Pauline May, Lyneham
A WORLD GONE MAD
Trump has fought against coronavirus lockdowns on the basis of civil rights and liberties. Now, if you discuss your rights and liberties, you are considered an extreme "right-winger". What next? Action on climate change profiteering by the right? The world has gone truly mad.
Greg Adamson, Griffith
Most Americans now trust Dr Anthony Fauci over Trump in relation to information on the coronavirus pandemic. That's not surprising. Dr Fauci is a respected and highly regarded expert on infectious disease. Trump is often clueless about the coronavirus pandemic.

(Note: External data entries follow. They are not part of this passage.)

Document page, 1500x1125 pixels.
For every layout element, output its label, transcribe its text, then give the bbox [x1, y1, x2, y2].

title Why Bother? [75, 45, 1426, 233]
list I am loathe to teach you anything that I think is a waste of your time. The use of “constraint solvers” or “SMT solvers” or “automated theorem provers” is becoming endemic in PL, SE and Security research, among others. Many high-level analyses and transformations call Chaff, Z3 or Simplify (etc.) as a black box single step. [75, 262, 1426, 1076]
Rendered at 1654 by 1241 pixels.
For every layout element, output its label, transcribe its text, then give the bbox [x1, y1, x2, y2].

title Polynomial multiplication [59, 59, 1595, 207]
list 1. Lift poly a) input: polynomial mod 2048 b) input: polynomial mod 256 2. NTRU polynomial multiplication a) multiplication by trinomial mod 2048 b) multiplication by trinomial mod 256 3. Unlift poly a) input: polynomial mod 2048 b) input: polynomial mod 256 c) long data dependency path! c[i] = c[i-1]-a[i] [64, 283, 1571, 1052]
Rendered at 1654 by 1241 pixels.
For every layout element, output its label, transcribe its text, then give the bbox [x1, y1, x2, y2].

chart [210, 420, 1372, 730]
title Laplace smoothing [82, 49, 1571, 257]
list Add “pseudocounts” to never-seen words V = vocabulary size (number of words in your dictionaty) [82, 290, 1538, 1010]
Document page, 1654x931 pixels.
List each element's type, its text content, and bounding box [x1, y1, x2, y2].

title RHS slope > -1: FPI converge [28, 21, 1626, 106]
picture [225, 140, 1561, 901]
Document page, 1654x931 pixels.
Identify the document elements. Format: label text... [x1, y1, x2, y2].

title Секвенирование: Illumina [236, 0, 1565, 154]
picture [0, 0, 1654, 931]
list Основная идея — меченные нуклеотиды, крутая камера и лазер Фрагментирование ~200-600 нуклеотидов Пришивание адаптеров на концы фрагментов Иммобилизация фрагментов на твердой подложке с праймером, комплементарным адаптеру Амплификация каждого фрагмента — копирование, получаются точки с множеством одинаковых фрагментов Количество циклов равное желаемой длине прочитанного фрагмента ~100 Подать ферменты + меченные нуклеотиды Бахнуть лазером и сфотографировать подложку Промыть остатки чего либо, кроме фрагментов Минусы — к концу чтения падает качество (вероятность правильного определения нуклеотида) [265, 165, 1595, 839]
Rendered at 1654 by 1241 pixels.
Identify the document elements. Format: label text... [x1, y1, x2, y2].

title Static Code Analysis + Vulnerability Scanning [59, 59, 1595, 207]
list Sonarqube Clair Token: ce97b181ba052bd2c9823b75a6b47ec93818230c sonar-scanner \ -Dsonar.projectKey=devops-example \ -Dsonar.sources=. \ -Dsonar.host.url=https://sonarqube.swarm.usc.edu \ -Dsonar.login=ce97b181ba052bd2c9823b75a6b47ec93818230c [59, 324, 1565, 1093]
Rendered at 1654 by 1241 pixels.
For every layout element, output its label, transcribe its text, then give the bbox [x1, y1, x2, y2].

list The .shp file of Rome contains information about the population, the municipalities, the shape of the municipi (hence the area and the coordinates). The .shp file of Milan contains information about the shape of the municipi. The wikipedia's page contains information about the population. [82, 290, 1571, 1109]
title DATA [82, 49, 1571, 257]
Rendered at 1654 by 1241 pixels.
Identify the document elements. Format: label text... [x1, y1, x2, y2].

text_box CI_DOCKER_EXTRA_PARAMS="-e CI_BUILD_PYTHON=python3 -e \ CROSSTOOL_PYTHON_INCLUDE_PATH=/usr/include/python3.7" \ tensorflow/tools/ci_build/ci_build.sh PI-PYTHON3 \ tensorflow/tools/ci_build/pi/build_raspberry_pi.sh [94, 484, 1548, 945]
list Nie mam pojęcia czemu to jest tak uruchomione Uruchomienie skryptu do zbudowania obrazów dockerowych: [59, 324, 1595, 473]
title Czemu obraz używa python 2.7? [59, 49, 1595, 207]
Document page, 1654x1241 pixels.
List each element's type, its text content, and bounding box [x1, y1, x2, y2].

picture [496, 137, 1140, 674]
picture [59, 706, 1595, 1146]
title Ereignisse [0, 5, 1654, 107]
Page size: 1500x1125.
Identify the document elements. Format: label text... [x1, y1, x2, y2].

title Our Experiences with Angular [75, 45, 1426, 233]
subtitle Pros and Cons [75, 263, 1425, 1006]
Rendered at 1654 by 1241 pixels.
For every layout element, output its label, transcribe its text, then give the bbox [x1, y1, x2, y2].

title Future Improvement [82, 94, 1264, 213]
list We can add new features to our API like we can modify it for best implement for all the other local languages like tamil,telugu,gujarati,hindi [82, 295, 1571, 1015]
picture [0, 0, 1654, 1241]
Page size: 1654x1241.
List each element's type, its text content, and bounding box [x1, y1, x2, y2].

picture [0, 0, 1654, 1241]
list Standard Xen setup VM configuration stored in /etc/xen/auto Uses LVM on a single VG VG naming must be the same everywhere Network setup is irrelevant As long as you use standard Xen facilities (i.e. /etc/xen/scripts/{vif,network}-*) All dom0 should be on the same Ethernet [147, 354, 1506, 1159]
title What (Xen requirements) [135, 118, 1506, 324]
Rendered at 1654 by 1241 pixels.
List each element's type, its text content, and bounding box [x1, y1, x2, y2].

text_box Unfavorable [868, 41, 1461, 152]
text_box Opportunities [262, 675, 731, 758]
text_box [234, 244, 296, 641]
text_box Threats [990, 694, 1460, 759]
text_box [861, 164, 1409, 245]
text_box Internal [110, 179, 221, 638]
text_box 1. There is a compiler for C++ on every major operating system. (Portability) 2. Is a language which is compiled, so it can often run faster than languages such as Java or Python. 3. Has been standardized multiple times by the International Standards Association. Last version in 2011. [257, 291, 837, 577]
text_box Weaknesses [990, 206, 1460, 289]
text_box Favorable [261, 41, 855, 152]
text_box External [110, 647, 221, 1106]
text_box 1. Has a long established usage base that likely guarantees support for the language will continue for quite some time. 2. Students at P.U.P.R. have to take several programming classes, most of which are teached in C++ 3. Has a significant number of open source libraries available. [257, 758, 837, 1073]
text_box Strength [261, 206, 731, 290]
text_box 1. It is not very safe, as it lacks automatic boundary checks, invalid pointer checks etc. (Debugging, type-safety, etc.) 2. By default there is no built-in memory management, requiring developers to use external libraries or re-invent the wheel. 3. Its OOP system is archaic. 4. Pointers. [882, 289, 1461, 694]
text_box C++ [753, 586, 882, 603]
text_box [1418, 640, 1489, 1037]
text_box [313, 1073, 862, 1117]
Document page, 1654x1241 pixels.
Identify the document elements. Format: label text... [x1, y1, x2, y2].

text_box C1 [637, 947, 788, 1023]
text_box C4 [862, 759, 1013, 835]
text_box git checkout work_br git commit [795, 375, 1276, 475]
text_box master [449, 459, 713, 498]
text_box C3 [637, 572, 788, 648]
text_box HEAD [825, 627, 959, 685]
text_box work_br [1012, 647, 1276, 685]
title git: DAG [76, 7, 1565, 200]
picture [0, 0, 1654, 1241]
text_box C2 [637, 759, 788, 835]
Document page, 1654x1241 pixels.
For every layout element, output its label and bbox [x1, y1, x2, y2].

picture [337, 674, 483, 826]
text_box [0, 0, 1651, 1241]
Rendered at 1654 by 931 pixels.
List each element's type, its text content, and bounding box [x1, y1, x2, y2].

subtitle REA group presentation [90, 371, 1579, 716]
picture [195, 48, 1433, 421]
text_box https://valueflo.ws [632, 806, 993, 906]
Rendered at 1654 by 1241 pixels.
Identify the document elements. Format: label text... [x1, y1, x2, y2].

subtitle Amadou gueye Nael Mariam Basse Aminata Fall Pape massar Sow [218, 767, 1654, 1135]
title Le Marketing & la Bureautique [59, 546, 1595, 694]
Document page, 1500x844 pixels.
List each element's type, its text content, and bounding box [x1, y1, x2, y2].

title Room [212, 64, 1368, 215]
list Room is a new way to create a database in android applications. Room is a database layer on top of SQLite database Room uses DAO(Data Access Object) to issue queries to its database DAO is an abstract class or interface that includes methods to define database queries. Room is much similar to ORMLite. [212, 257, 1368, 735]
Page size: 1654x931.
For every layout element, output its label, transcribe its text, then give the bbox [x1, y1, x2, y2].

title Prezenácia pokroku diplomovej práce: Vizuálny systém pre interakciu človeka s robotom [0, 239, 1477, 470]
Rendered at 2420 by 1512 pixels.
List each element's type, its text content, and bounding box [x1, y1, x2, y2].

Rajend Naidu, Glenfield, NSW
GET ON WITH IT
Why delay the ACT election? Barr's ideas are rubbish. His government is incompetent. Delaying due to the coronavirus will mess up the economy and disrupt the timing of the 2024 election.
Anton Rusanov, Kaleen
Re: "McKenzie blames APS for rorts scandal" (May 16, p21). I feel the former sports minister will soon "pivot" to blaming the public service for failing to locate her moral compass for her.
Chris Ryan, Carrs Park, NSW
UP FOR AIR
Tony May (Letters May 15) wants the NRL to "scrap the meaningless scrum". The scrum gives players a breather. Given the speed of league this is reasonable. Given the slow pace of forward play in union that code does not need to give players a breather.